- _Your assignment_: Repeat the entries exactly, and do not carry the pictures over.

- _Available data_:
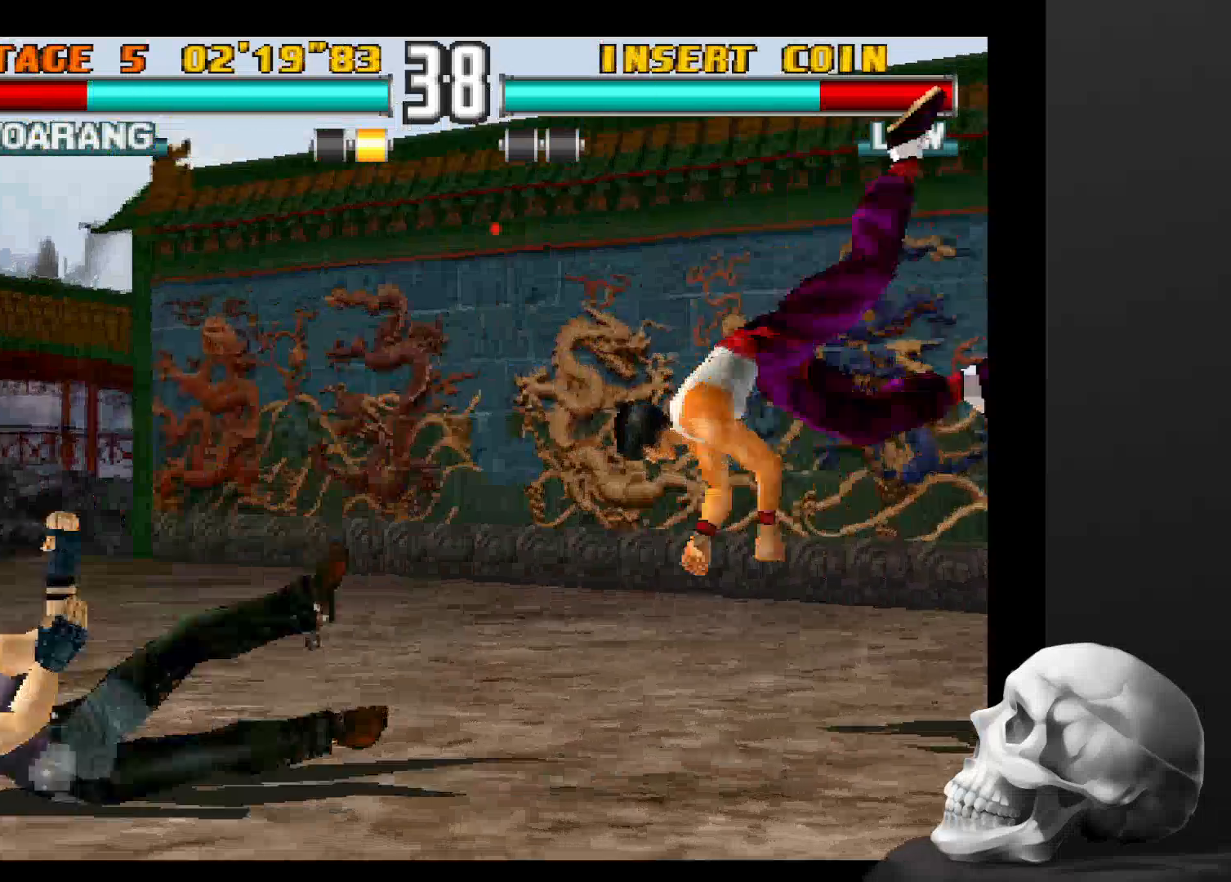
{"buttons": [], "left_stick": "center", "right_stick": "center", "events": []}
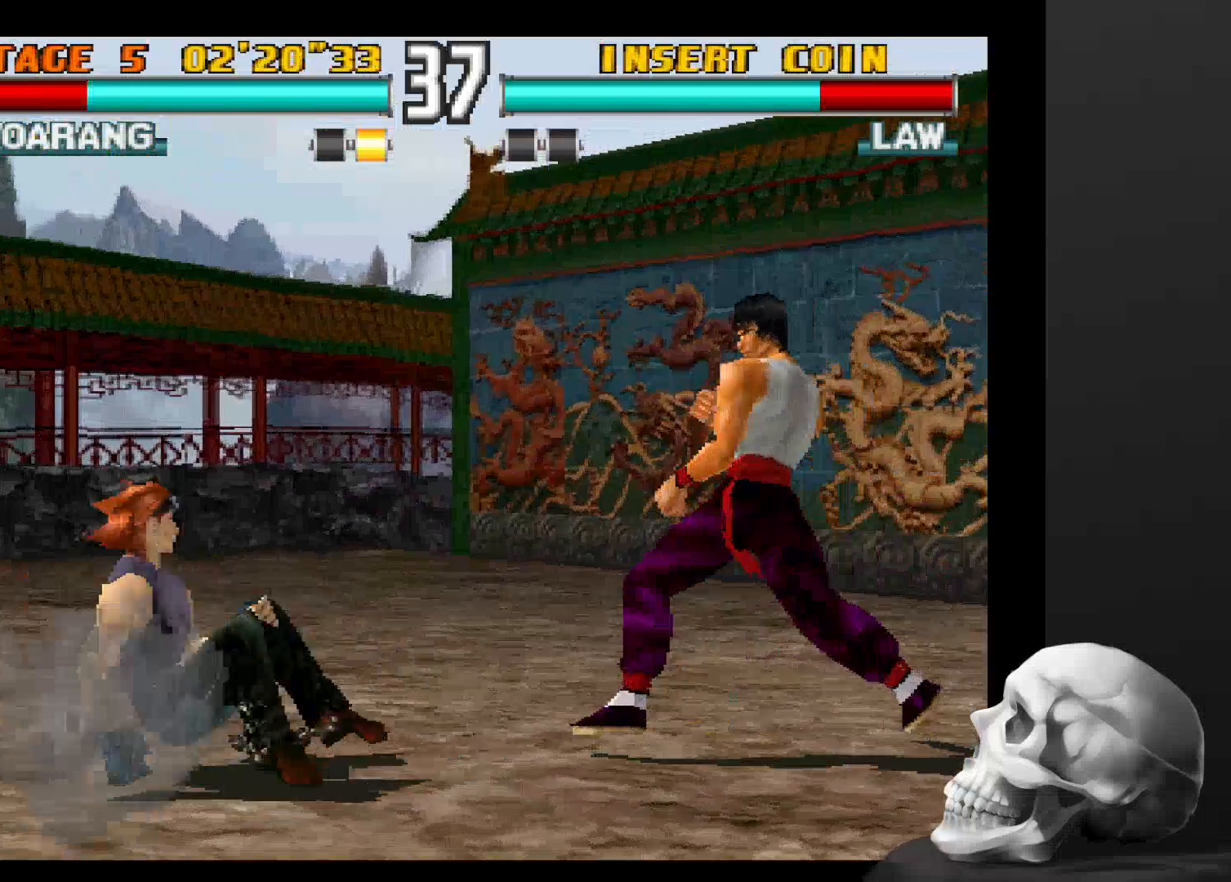
{"buttons": [], "left_stick": "center", "right_stick": "center", "events": []}
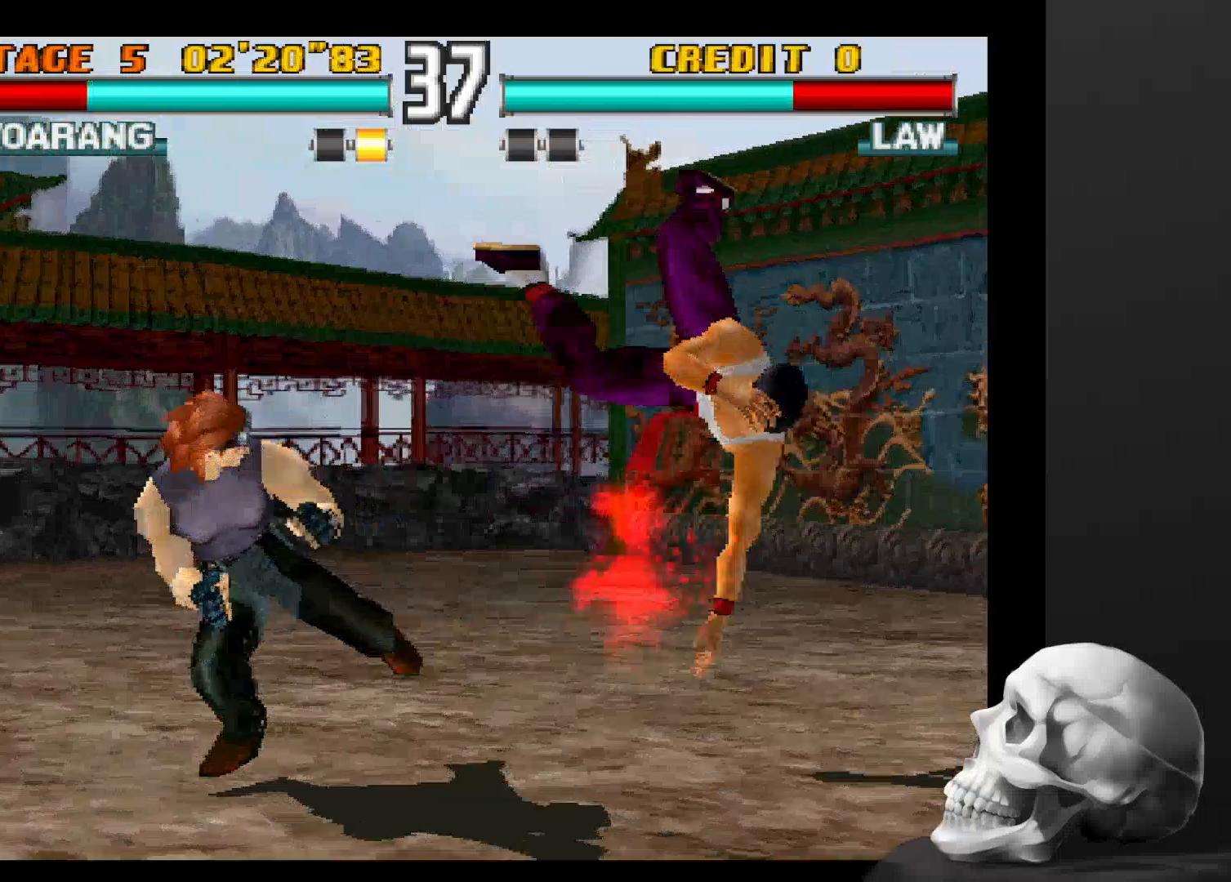
{"buttons": [], "left_stick": "center", "right_stick": "center", "events": []}
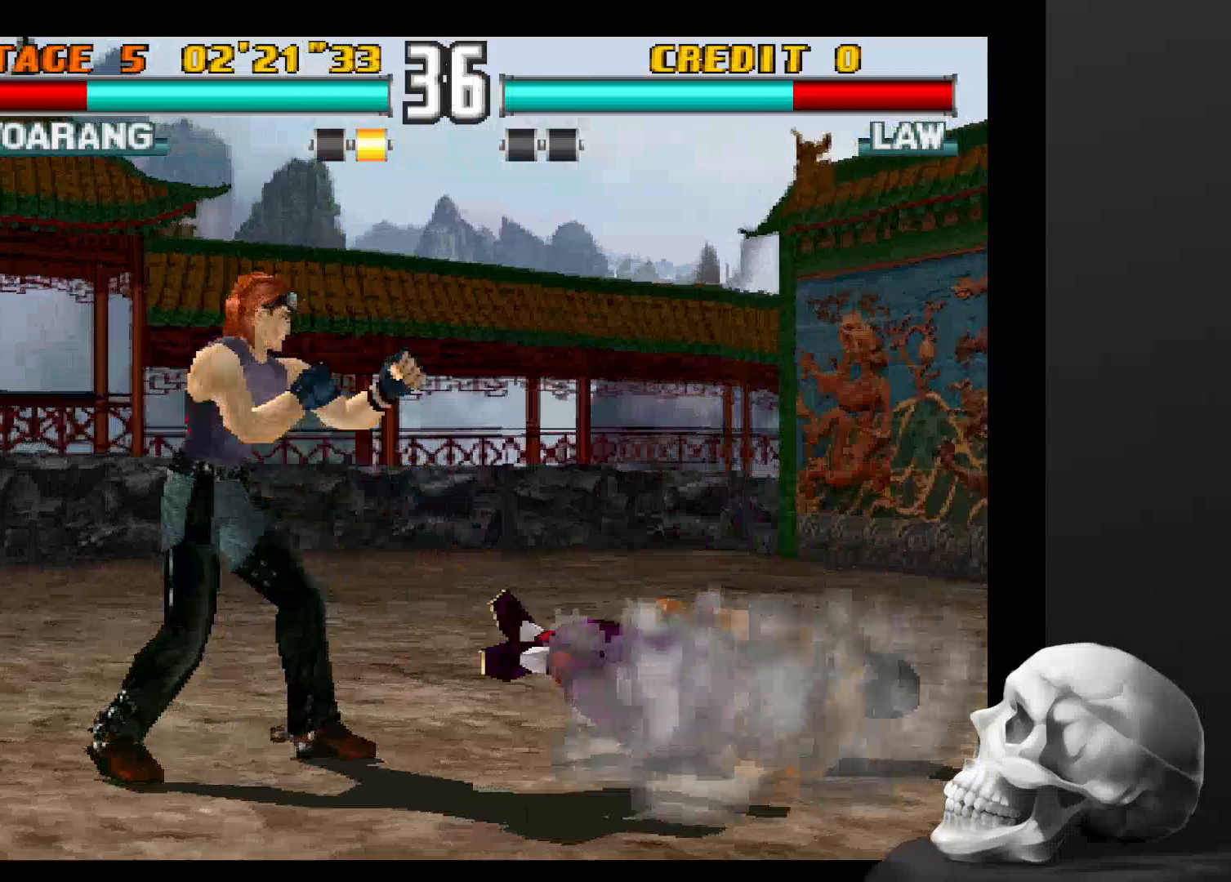
{"buttons": [], "left_stick": "center", "right_stick": "center", "events": [[234, "CIRCLE", "down"], [334, "CIRCLE", "up"], [400, "CIRCLE", "down"], [467, "CIRCLE", "up"]]}
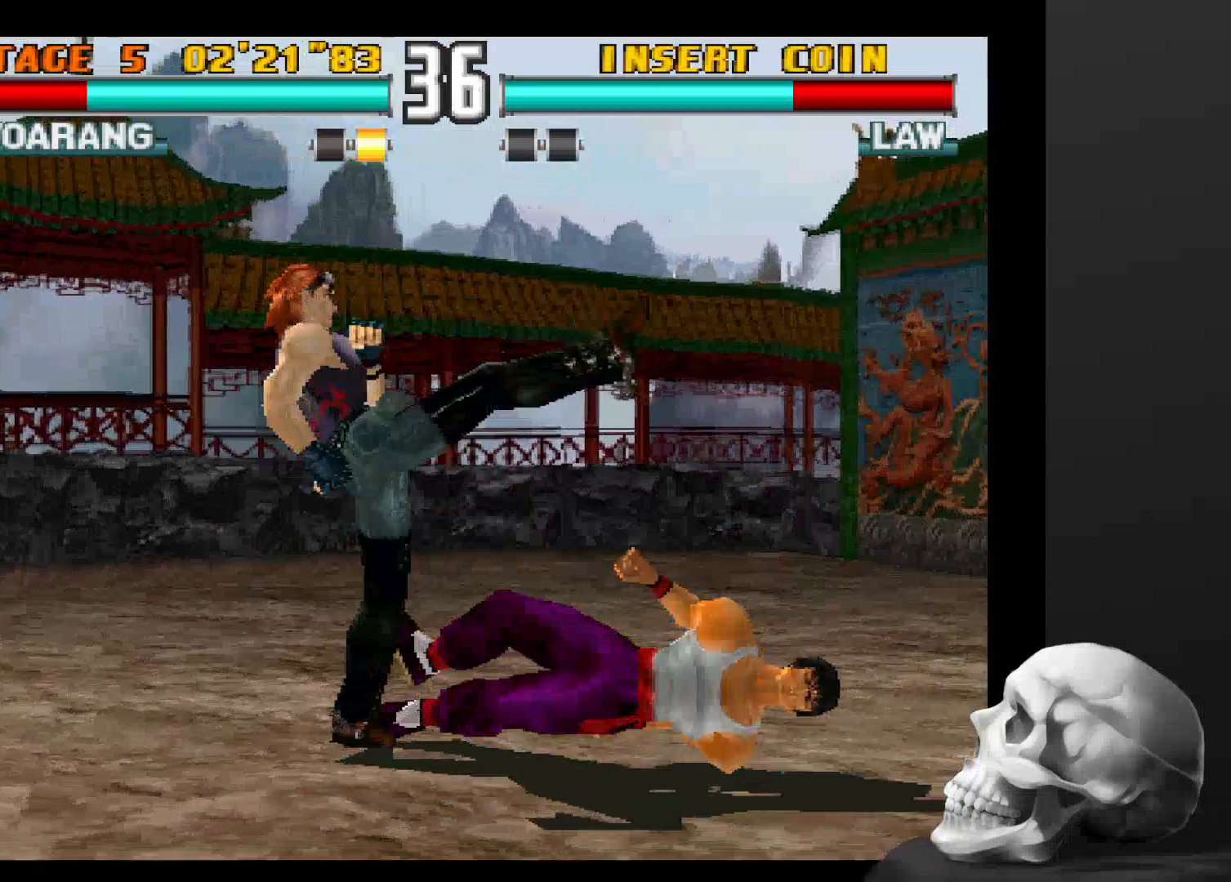
{"buttons": ["CIRCLE"], "left_stick": "center", "right_stick": "center", "events": [[200, "CIRCLE", "down"], [267, "CIRCLE", "up"], [434, "CIRCLE", "down"]]}
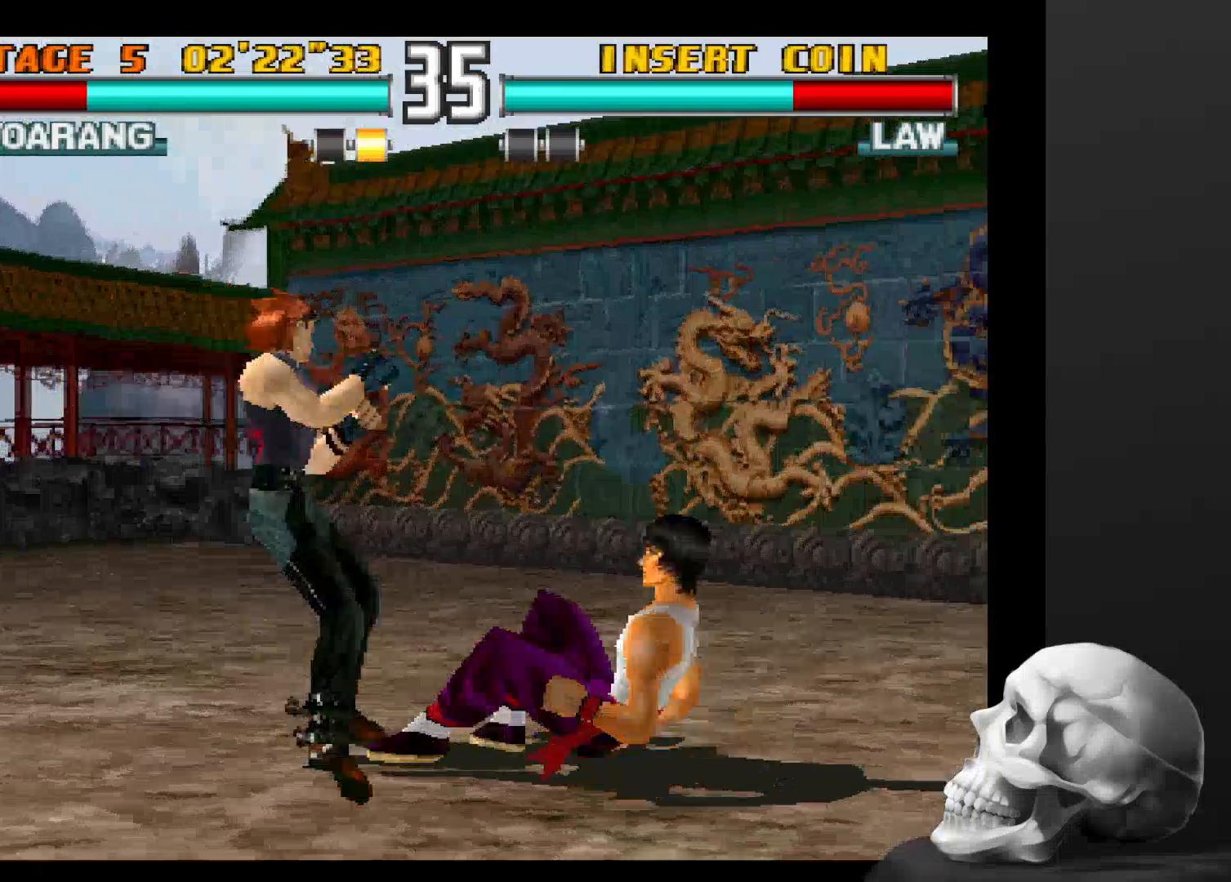
{"buttons": [], "left_stick": "center", "right_stick": "center", "events": [[34, "CIRCLE", "up"], [100, "CIRCLE", "down"], [500, "CIRCLE", "up"]]}
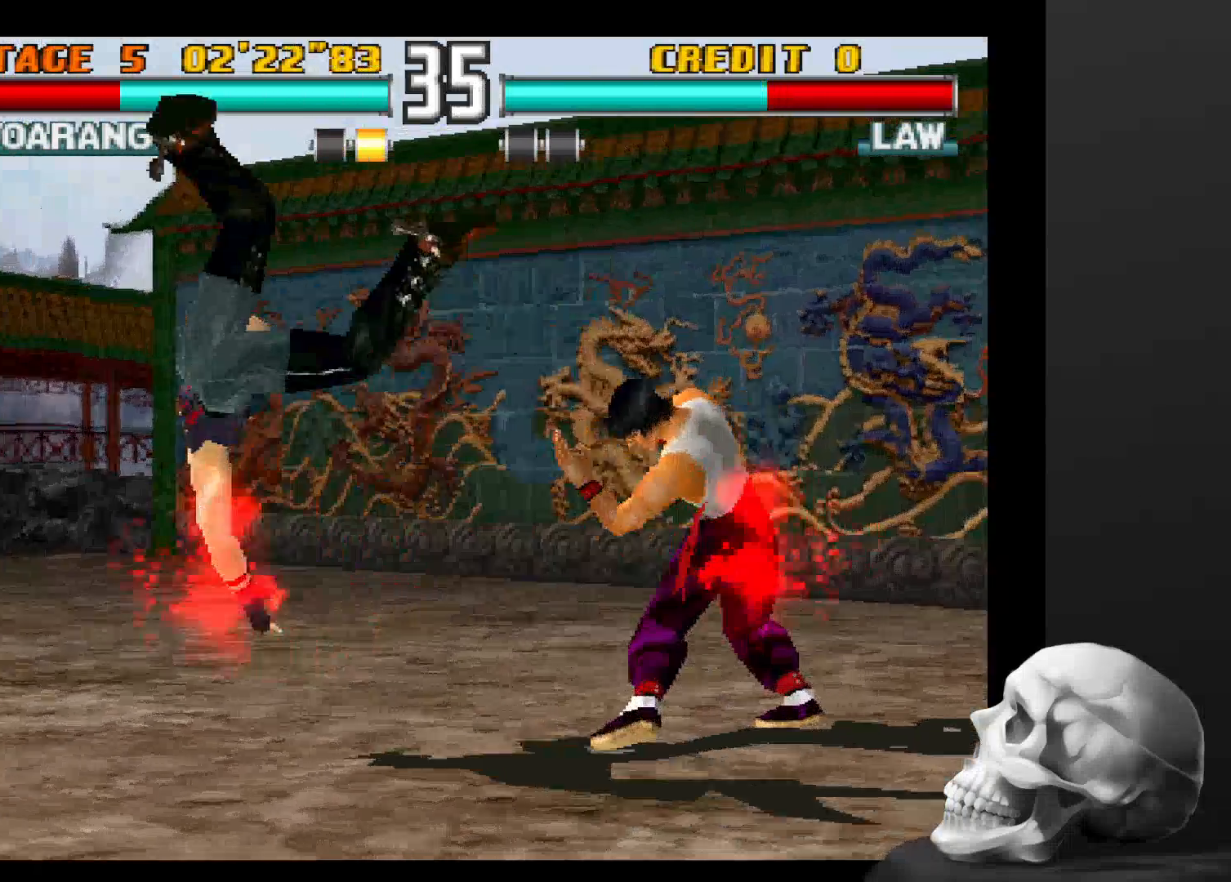
{"buttons": [], "left_stick": "center", "right_stick": "center", "events": [[67, "CIRCLE", "down"], [167, "CIRCLE", "up"]]}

- _Response box_:
{"buttons": [], "left_stick": "center", "right_stick": "center", "events": []}
{"buttons": [], "left_stick": "center", "right_stick": "center", "events": []}
{"buttons": [], "left_stick": "center", "right_stick": "center", "events": []}
{"buttons": [], "left_stick": "center", "right_stick": "center", "events": [[234, "CIRCLE", "down"], [334, "CIRCLE", "up"], [400, "CIRCLE", "down"], [467, "CIRCLE", "up"]]}
{"buttons": ["CIRCLE"], "left_stick": "center", "right_stick": "center", "events": [[200, "CIRCLE", "down"], [267, "CIRCLE", "up"], [434, "CIRCLE", "down"]]}
{"buttons": [], "left_stick": "center", "right_stick": "center", "events": [[34, "CIRCLE", "up"], [100, "CIRCLE", "down"], [500, "CIRCLE", "up"]]}
{"buttons": [], "left_stick": "center", "right_stick": "center", "events": [[67, "CIRCLE", "down"], [167, "CIRCLE", "up"]]}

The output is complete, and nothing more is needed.